Benchmark MATLAB & Julia for Matrix Operations

This is your Julia code. The result: 970 microSeconds (@benchmark answer), 1550 microSeconds, 1090 microSeconds.
This is for a big matrix with the size of 500. If you decrease the matrix size, the noise will be much more!
In your validation example, you combined three operations like addition, svd, and eigen so the noise gets less apparent.

You are using seconds as the unit and linear plots, and that’s why you don’t notice the noise.


using BenchmarkTools;
using LinearAlgebra;
using Statistics;

function SimpleMatrixOperation( mX , mY )
    mA = (0.2 .* mX) .+ (0.6 .* mY);
end

function MeasureTimeIterations( mX , mY, numIterations )
    vRunTime = zeros(numIterations);

    for ii = 1:numIterations
        vRunTime[ii] = @elapsed begin
            mA = SimpleMatrixOperation(mX , mY);
        end
    end

    runTime = minimum(vRunTime);

    return runTime;

end

function MeasureTimeBelapsed( mX , mY )

    runTime = @belapsed SimpleMatrixOperation(mX , mY);

    return runTime;

end


function MeasurTimeBenchmark(mX , mY)

    runTime = @benchmark SimpleMatrixOperation(mX , mY)

end

function directMeasurement( mX , mY)

    runTime = @elapsed begin

        mA = (0.2 .* mX) .+ (0.6 .* mY);
    end

    return runTime
end

function forDirectMeasurement(mX , mY)

    vRunTime=Array{Float64}(undef,numIterations)
    for ii = 1:numIterations
        vRunTime[ii] = directMeasurement(mX , mY);
    end
    runTime = minimum(vRunTime);
end
const matrixSize = 500;
const numIterations = 7; 

const mX = randn(matrixSize, matrixSize);
const mY = randn(matrixSize, matrixSize);

runTimeA = MeasureTimeIterations(mX , mY, numIterations);
# runTimeB = MeasureTimeIterations(mX , mY, 10 * numIterations);
runTimeD = MeasurTimeBenchmark(mX , mY);
runTimeE = forDirectMeasurement(mX , mY)

# @btime SimpleMatrixOperation($mX , $mY)
@benchmark SimpleMatrixOperation($mX , $mY)

But this is for Julia which has a very good compiler.
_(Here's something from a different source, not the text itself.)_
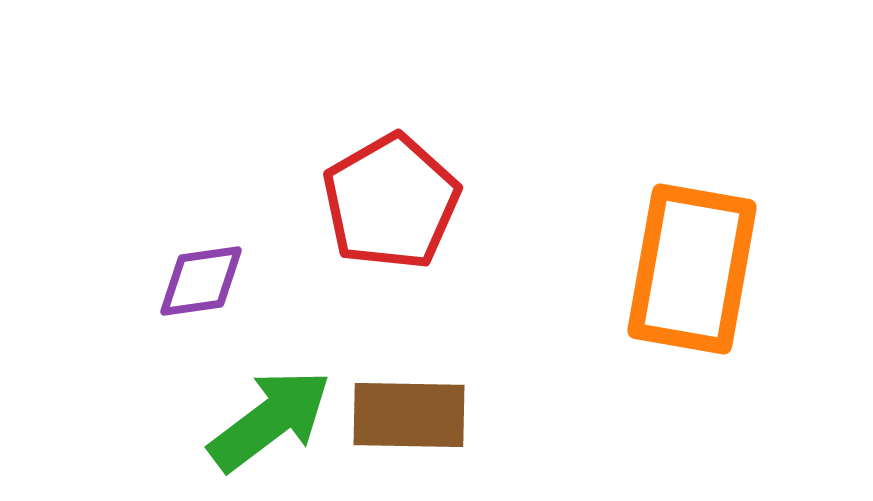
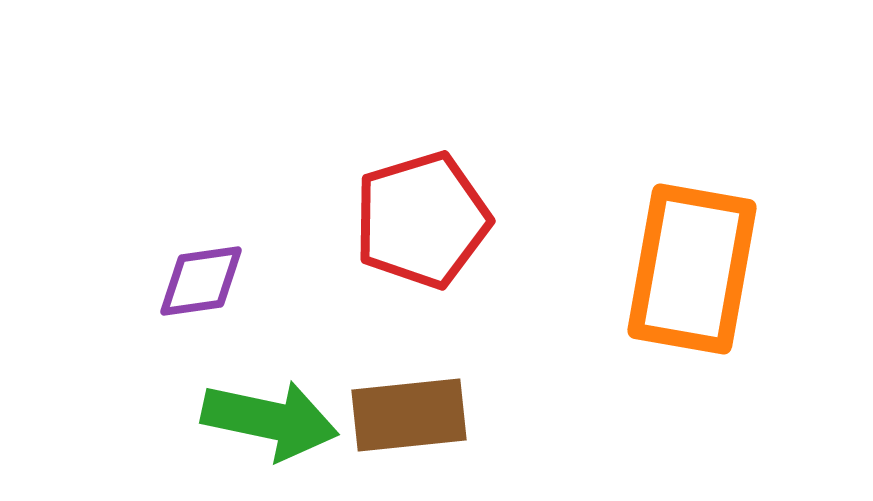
red pentagon: moved 31 px right, 18 px down; rotated 13 degrees clockwise
brown rectangle: rotated 7 degrees counterclockwise
green arrow: rotated 49 degrees clockwise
For Matlab, it is even worse. See the big flactuation in the direct measurement result!


% validation
matrixSize=500;
numIterations=7; % 700

mX = randn(matrixSize, matrixSize);
mY = randn(matrixSize, matrixSize);

%%
mRunTime=zeros(1,numIterations);
for kk = 1:numIterations

        fun=@() SimpleMatrixOperation(mX, mY);
        mRunTime(kk) = timeit(fun)*1e6; % computes median of bench times

end
timeItResult=min(mRunTime);

disp(timeItResult)

%%
mRunTime=zeros(1,numIterations);
for kk = 1:numIterations

        [mA, mRunTime(kk)]=DirectSimpleMatrixOperation( mX , mY );

end
directResult=min(mRunTime);

disp(directResult)
%%
function [mA, runtime]=DirectSimpleMatrixOperation( mX , mY )

tic();
mA = (0.2 * mX) + (0.6 * mY);
runtime=toc();    

end
%%  
function mA=SimpleMatrixOperation( mX , mY )
    mA = (0.2 * mX) + (0.6 * mY);
end
% using Numiterations 7:
% Results for different runs:
>> validation
       642.38
        530.5
>> validation
       648.18
        721.6
>> validation
       647.03
        583.9
% using numIterations 700:
>> validation
        642.2
        457.5
>> validation
       644.03
      437

Also, median is a better statistical measure than minimum, since it shows what happens most of the time.